On Saturday 15 June 2002 12:01 pm, Axel wrote:
The FOLDOC computing dictionary has been licenced to us under GFDL without invariant sections. We have incorporated many articles from them. Two weeks ago, somebody asked me whether the material from our TeX article (http://www.wikipedia.com/wiki/TeX), which was originally based on FOLDOC's but has since grown considerably, could be reintegrated into FOLDOC. The answer is: only if they put our Wikipedia table into the FOLDOC entry, which they are unlikely to do because it doesn't really fit with their article formatting.
Uh oh, if this is true then this is evil (TM). We should be not be limiting the exchange of wikipedia text in this way -- especially with somebody else using the same darn license. They let us use their initial text, we shouldn't be placing unnecessary restrictions on the use of our material (especially when we are, like Axel mentions, the obvious leader of the Open/Free Content movement). All we should do is ask them to link to the wikipedia version of the text -- not require this by insisting on the use of invariant sections or by any other means for that matter.
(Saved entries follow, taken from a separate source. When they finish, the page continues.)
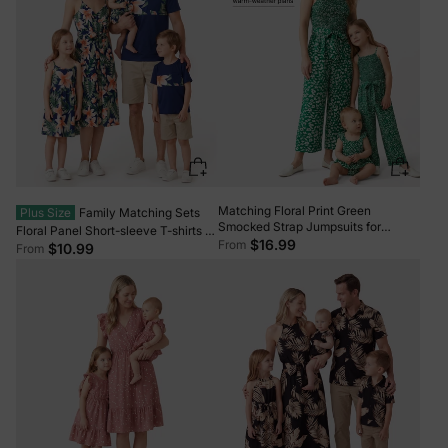
Matching Floral Print Green
Plus Size
Family Matching Sets
Smocked Strap Jumpsuits for
Floral Panel Short-sleeve T-shirts or
Mommy and Me Green
$16.99
From
All Over Floral Print V Neck
$10.99
From
Spaghetti Strap Midi Dresses with
Hidden Snap royalblue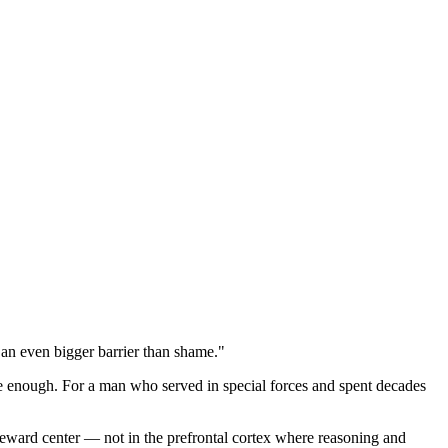
s an even bigger barrier than shame."
be enough. For a man who served in special forces and spent decades
 reward center — not in the prefrontal cortex where reasoning and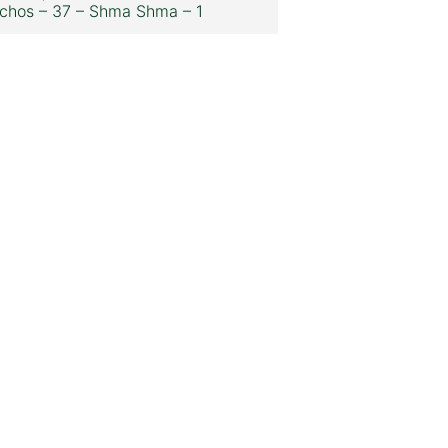
chos – 37 – Shma Shma – 1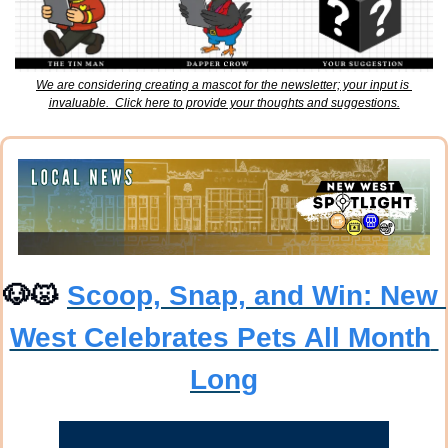
We are considering creating a mascot for the newsletter; your input is 
invaluable.  Click here to provide your thoughts and suggestions.
🐶
😾
Scoop, Snap, and Win: New 
West Celebrates Pets All Month 
Long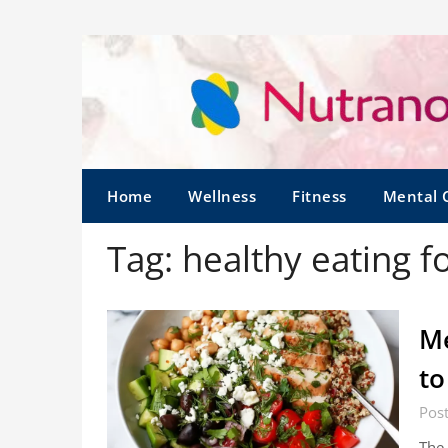
Home
Wellness
Fitness
Mental 
Tag:
healthy eating f
Me
to
Pos
The 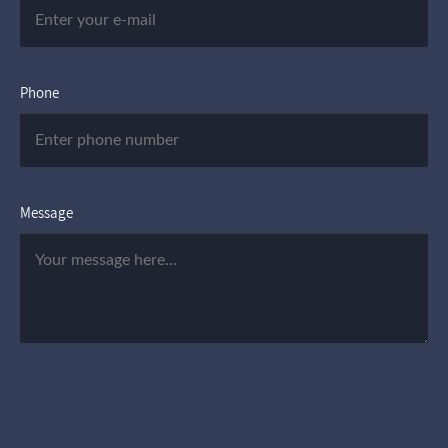
Phone
Message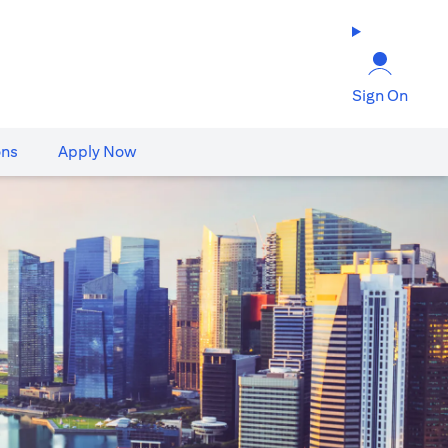
Sign On
ons
Apply Now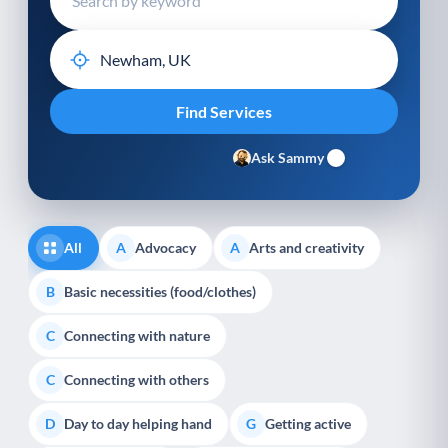
Ask Sammy
All
Advocacy
Arts and creativity
A
A
Basic necessities (food/clothes)
B
Connecting with nature
C
Connecting with others
C
Day to day helping hand
Getting active
D
G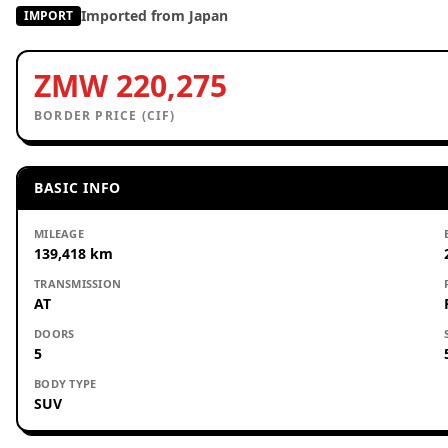
Imported from Japan
IMPORT
ZMW 220,275
BORDER PRICE (CIF)
BASIC INFO
MILEAGE
139,418 km
TRANSMISSION
AT
DOORS
5
BODY TYPE
SUV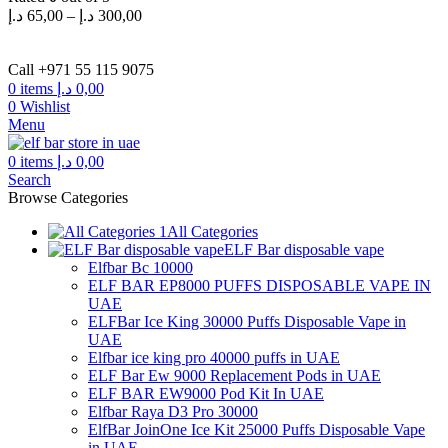
د.إ
65,00
–
د.إ
300,00
Call +971 55 115 9075
0
items
د.إ
0,00
0
Wishlist
Menu
0
items
د.إ
0,00
Search
Browse Categories
All Categories
ELF Bar disposable vape
Elfbar Bc 10000
ELF BAR EP8000 PUFFS DISPOSABLE VAPE IN
UAE
ELFBar Ice King 30000 Puffs Disposable Vape in
UAE
Elfbar ice king pro 40000 puffs in UAE
ELF Bar Ew 9000 Replacement Pods in UAE
ELF BAR EW9000 Pod Kit In UAE
Elfbar Raya D3 Pro 30000
ElfBar JoinOne Ice Kit 25000 Puffs Disposable Vape
in UAE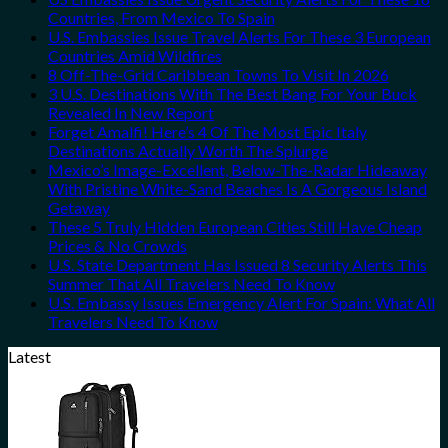
Countries, From Mexico To Spain
U.S. Embassies Issue Travel Alerts For These 3 European
Countries Amid Wildfires
8 Off-The-Grid Caribbean Towns To Visit In 2026
3 U.S. Destinations With The Best Bang For Your Buck
Revealed In New Report
Forget Amalfi! Here’s 4 Of The Most Epic Italy
Destinations Actually Worth The Splurge
Mexico’s Image-Excellent, Below-The-Radar Hideaway
With Pristine White-Sand Beaches Is A Gorgeous Island
Getaway
These 5 Truly Hidden European Cities Still Have Cheap
Prices & No Crowds
U.S. State Department Has Issued 8 Security Alerts This
Summer That All Travelers Need To Know
U.S. Embassy Issues Emergency Alert For Spain: What All
Travelers Need To Know
Latest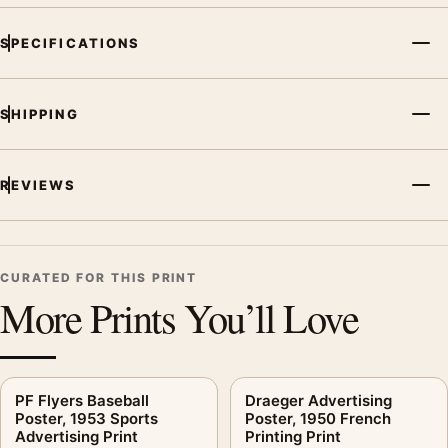
and printing processes reproduce colour differently.
SPECIFICATIONS
MerchFuse curator note
For Monaco Grand Prix Poster, 1950 Travel Wall Art Print, the
SHIPPING
vintage advertising poster creates a clear focal point for
kitchen displays. Pair it with period advertising or food-and-
drink artwork for a characterful collection.
REVIEWS
CURATED FOR THIS PRINT
More Prints You’ll Love
PF Flyers Baseball
Draeger Advertising
Poster, 1953 Sports
Poster, 1950 French
Advertising Print
Printing Print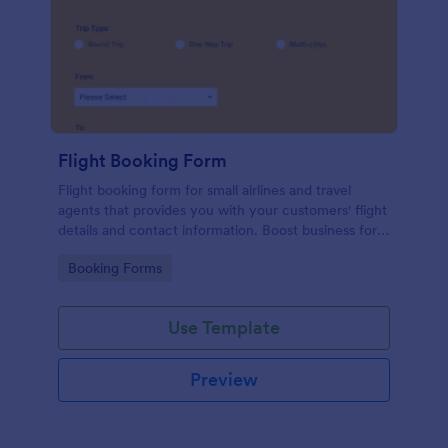
Flight Booking Form
Flight booking form for small airlines and travel
agents that provides you with your customers' flight
details and contact information. Boost business for
your airline and impress customers with your
Go to Category:
Booking Forms
efficiency!
Use Template
Preview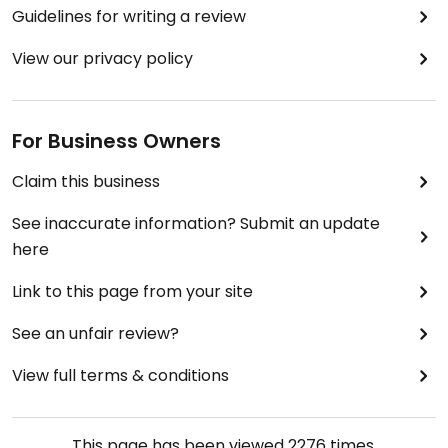
Guidelines for writing a review
View our privacy policy
For Business Owners
Claim this business
See inaccurate information? Submit an update
here
Link to this page from your site
See an unfair review?
View full terms & conditions
This page has been viewed
2276
times.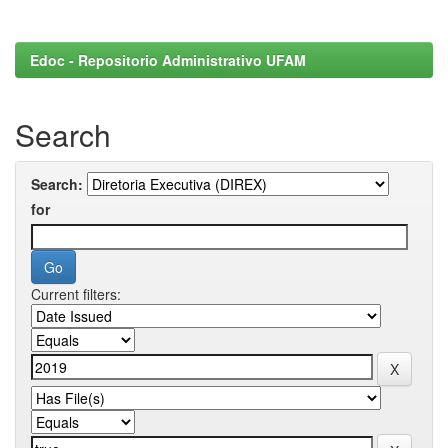
Edoc - Repositorio Administrativo UFAM
Search
Search:
for
Current filters: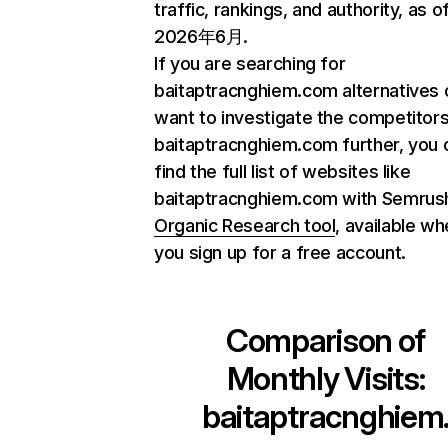
traffic, rankings, and authority, as o
2026年6月.
If you are searching for
baitaptracnghiem.com alternatives 
want to investigate the competitors
baitaptracnghiem.com further, you 
find the full list of websites like
baitaptracnghiem.com with Semrus
Organic Research tool
, available w
you sign up for a free account.
Comparison of
Monthly Visits:
baitaptracnghiem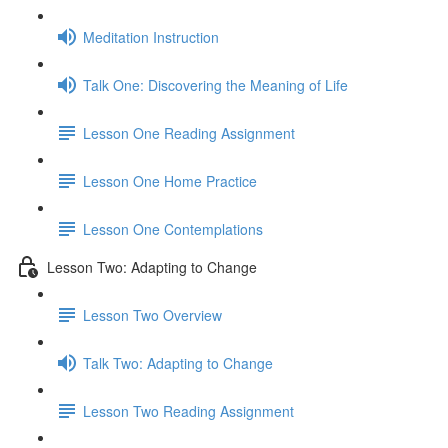
Meditation Instruction
Talk One: Discovering the Meaning of Life
Lesson One Reading Assignment
Lesson One Home Practice
Lesson One Contemplations
Lesson Two: Adapting to Change
Lesson Two Overview
Talk Two: Adapting to Change
Lesson Two Reading Assignment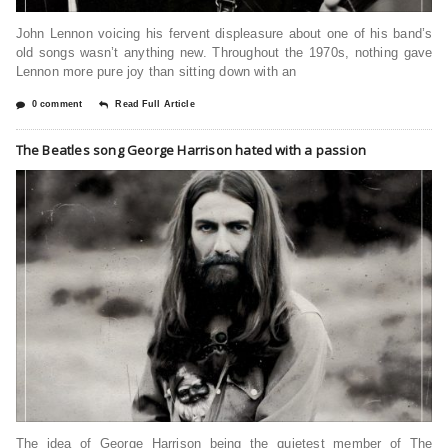
John Lennon voicing his fervent displeasure about one of his band’s
old songs wasn’t anything new. Throughout the 1970s, nothing gave
Lennon more pure joy than sitting down with an
0 comment
Read Full Article
The Beatles song George Harrison hated with a passion
The idea of George Harrison being the quietest member of The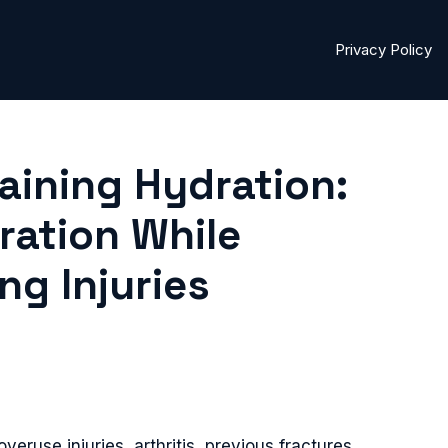
Privacy Policy
raining Hydration:
ration While
g Injuries
overuse injuries, arthritis, previous fractures,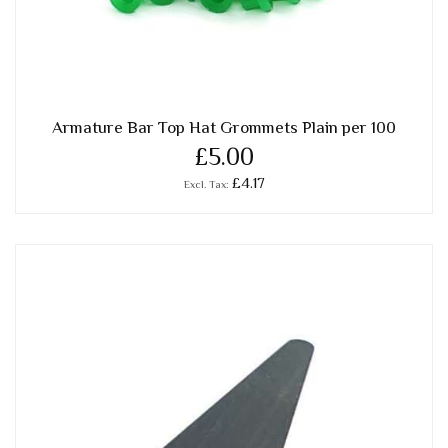
Armature Bar Top Hat Grommets Plain per 100
£5.00
£4.17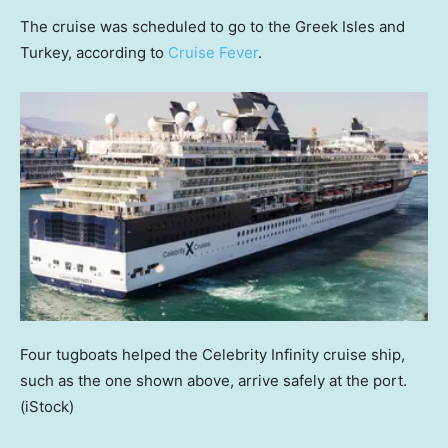
The cruise was scheduled to go to the Greek Isles and
Turkey, according to
Cruise Fever
.
Four tugboats helped the Celebrity Infinity cruise ship,
such as the one shown above, arrive safely at the port.
(iStock)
This is a rather old issue that never quite got resolved. There was quite a bit of opposition to the table idea (which was taken from dmoz), and it was generally agreed that while a linkback should be required, we should not require the big (and ugly) dmoz-style table. The problem is that once this agreement was reached, the issue kind of faded into the background.
I think we should get this firmly resolved.